The two passengers in the pickup truck "refused to stop, tried to escape by exchanging fire with security forces, and were shot dead," the TFG said in a statement, reports Agence France-Presse.

Mohammed was carrying a South African passport in the name of “Daniel Robinson,” which gave his year of birth as 1971, reports AFP, citing a Somali source.

The passport was reportedly issued April 13, 2009, and had a Tanzanian visa from March 19 — the only visa in the passport.

Mohammed was also found to be carrying evidence clearly linking him to Somali Islamist insurgents, the government said.

He "was carrying ... documents with the signature of Sheikh Hassan Dahir Aweys, one of the top leaders of Al-Shabab, an affiliate of Al Qaeda," it said.

Somalia's President Sheik Sharif Sheik Ahmed congratulated government soldiers for the killing of Mohammed.

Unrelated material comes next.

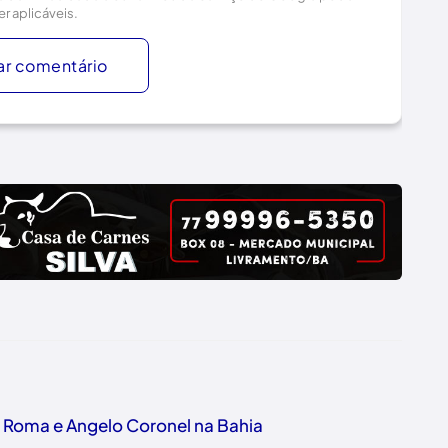
er aplicáveis.
ar comentário
o Roma e Angelo Coronel na Bahia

U.S. Secretary of State Hillary Clinton, on a tour of Africa, hailed Mohammed's death as a "significant blow to Al Qaeda, its extremist allies and its operations in East Africa."

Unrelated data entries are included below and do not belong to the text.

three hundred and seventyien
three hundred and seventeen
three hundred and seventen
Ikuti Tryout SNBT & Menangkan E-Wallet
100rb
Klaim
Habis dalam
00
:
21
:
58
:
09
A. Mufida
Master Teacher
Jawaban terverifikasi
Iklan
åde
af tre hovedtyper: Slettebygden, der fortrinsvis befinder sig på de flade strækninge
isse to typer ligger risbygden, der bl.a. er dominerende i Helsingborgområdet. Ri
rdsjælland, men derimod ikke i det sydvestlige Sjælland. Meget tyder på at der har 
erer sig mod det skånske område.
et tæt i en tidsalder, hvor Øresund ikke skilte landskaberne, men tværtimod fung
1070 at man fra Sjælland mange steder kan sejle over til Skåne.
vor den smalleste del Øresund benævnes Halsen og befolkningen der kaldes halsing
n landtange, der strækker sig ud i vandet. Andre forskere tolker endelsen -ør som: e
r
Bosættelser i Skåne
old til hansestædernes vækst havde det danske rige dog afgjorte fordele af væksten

"It is a just end for a terrorist who brought so much death and pain to so many innocents in Nairobi and Dar es Salaam and elsewhere — Tanzanians, Kenyans, Somalis and our own embassy personnel," she said while visiting Tanzania's commercial capital Dar es Salaam, according to AFP.

Mohammed’s death follows that of Al Qaeda leader Osama bin Laden, killed by U.S. special forces in Pakistan on May 2, and that of top commander Ilyas Kashmiri, said to have been killed in a U.S. drone strike in early June

Mohammed was born in the Comoros islands in the early 1970s, and is believed to have joined Al Qaeda in Afghanistan during the 1990s, the BBC reports.